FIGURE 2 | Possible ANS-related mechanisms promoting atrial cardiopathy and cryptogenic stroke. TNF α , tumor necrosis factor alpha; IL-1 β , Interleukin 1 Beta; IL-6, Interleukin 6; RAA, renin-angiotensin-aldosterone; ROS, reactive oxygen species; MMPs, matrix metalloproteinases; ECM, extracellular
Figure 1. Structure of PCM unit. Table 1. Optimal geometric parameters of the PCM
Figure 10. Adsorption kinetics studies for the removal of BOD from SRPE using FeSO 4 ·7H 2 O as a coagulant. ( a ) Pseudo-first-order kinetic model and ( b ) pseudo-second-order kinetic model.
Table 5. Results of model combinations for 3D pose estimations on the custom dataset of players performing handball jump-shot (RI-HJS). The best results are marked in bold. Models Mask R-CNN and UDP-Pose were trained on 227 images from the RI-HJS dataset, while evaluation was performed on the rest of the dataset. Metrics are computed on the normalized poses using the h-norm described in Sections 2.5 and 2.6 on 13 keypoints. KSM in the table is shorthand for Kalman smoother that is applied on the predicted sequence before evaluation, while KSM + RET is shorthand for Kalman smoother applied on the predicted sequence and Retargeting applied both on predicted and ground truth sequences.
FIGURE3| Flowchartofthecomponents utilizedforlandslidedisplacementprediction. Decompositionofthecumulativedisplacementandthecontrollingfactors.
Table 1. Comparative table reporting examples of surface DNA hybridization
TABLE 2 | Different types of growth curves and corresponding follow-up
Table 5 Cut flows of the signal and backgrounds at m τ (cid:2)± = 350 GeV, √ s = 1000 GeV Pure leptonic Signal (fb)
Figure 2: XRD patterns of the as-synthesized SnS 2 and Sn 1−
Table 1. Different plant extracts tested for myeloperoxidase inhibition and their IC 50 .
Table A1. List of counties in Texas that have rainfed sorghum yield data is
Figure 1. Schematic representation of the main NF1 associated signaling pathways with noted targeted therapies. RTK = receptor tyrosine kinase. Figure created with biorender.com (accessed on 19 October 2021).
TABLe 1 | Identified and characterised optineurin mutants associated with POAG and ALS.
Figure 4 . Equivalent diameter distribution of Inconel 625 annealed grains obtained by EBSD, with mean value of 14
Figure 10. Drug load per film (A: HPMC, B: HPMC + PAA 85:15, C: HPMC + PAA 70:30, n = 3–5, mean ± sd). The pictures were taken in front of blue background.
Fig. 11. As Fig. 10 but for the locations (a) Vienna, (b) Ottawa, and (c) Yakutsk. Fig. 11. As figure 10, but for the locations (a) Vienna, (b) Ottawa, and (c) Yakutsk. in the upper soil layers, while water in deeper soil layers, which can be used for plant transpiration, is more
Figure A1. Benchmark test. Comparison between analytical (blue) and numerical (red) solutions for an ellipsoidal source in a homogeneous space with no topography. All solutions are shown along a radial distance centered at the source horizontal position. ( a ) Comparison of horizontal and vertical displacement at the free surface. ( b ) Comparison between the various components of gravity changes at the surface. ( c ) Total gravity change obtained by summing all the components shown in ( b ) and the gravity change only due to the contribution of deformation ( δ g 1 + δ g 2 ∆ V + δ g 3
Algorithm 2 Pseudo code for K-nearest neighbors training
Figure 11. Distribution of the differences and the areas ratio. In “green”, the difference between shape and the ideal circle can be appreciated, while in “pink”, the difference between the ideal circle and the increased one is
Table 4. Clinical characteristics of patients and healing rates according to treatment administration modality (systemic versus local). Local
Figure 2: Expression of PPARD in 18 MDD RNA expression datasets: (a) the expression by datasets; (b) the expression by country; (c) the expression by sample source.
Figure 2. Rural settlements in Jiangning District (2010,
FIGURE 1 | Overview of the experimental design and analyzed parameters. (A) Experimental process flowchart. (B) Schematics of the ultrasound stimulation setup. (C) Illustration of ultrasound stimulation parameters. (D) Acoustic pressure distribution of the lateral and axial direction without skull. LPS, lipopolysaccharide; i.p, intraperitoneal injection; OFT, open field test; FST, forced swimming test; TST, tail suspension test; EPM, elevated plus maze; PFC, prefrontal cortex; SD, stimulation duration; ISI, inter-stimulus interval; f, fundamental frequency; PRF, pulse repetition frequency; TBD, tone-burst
* * * * * * * * *
Exercise brief:
Retype the entries shown above. Keep every word exactly as it is.

Solved exercise:
FIGURE 2 | Possible ANS-related mechanisms promoting atrial cardiopathy and cryptogenic stroke. TNF α , tumor necrosis factor alpha; IL-1 β , Interleukin 1 Beta; IL-6, Interleukin 6; RAA, renin-angiotensin-aldosterone; ROS, reactive oxygen species; MMPs, matrix metalloproteinases; ECM, extracellular
Figure 1. Structure of PCM unit. Table 1. Optimal geometric parameters of the PCM
Figure 10. Adsorption kinetics studies for the removal of BOD from SRPE using FeSO 4 ·7H 2 O as a coagulant. ( a ) Pseudo-first-order kinetic model and ( b ) pseudo-second-order kinetic model.
Table 5. Results of model combinations for 3D pose estimations on the custom dataset of players performing handball jump-shot (RI-HJS). The best results are marked in bold. Models Mask R-CNN and UDP-Pose were trained on 227 images from the RI-HJS dataset, while evaluation was performed on the rest of the dataset. Metrics are computed on the normalized poses using the h-norm described in Sections 2.5 and 2.6 on 13 keypoints. KSM in the table is shorthand for Kalman smoother that is applied on the predicted sequence before evaluation, while KSM + RET is shorthand for Kalman smoother applied on the predicted sequence and Retargeting applied both on predicted and ground truth sequences.
FIGURE3| Flowchartofthecomponents utilizedforlandslidedisplacementprediction. Decompositionofthecumulativedisplacementandthecontrollingfactors.
Table 1. Comparative table reporting examples of surface DNA hybridization
TABLE 2 | Different types of growth curves and corresponding follow-up
Table 5 Cut flows of the signal and backgrounds at m τ (cid:2)± = 350 GeV, √ s = 1000 GeV Pure leptonic Signal (fb)
Figure 2: XRD patterns of the as-synthesized SnS 2 and Sn 1−
Table 1. Different plant extracts tested for myeloperoxidase inhibition and their IC 50 .
Table A1. List of counties in Texas that have rainfed sorghum yield data is
Figure 1. Schematic representation of the main NF1 associated signaling pathways with noted targeted therapies. RTK = receptor tyrosine kinase. Figure created with biorender.com (accessed on 19 October 2021).
TABLe 1 | Identified and characterised optineurin mutants associated with POAG and ALS.
Figure 4 . Equivalent diameter distribution of Inconel 625 annealed grains obtained by EBSD, with mean value of 14
Figure 10. Drug load per film (A: HPMC, B: HPMC + PAA 85:15, C: HPMC + PAA 70:30, n = 3–5, mean ± sd). The pictures were taken in front of blue background.
Fig. 11. As Fig. 10 but for the locations (a) Vienna, (b) Ottawa, and (c) Yakutsk. Fig. 11. As figure 10, but for the locations (a) Vienna, (b) Ottawa, and (c) Yakutsk. in the upper soil layers, while water in deeper soil layers, which can be used for plant transpiration, is more
Figure A1. Benchmark test. Comparison between analytical (blue) and numerical (red) solutions for an ellipsoidal source in a homogeneous space with no topography. All solutions are shown along a radial distance centered at the source horizontal position. ( a ) Comparison of horizontal and vertical displacement at the free surface. ( b ) Comparison between the various components of gravity changes at the surface. ( c ) Total gravity change obtained by summing all the components shown in ( b ) and the gravity change only due to the contribution of deformation ( δ g 1 + δ g 2 ∆ V + δ g 3
Algorithm 2 Pseudo code for K-nearest neighbors training
Figure 11. Distribution of the differences and the areas ratio. In “green”, the difference between shape and the ideal circle can be appreciated, while in “pink”, the difference between the ideal circle and the increased one is
Table 4. Clinical characteristics of patients and healing rates according to treatment administration modality (systemic versus local). Local
Figure 2: Expression of PPARD in 18 MDD RNA expression datasets: (a) the expression by datasets; (b) the expression by country; (c) the expression by sample source.
Figure 2. Rural settlements in Jiangning District (2010,
FIGURE 1 | Overview of the experimental design and analyzed parameters. (A) Experimental process flowchart. (B) Schematics of the ultrasound stimulation setup. (C) Illustration of ultrasound stimulation parameters. (D) Acoustic pressure distribution of the lateral and axial direction without skull. LPS, lipopolysaccharide; i.p, intraperitoneal injection; OFT, open field test; FST, forced swimming test; TST, tail suspension test; EPM, elevated plus maze; PFC, prefrontal cortex; SD, stimulation duration; ISI, inter-stimulus interval; f, fundamental frequency; PRF, pulse repetition frequency; TBD, tone-burst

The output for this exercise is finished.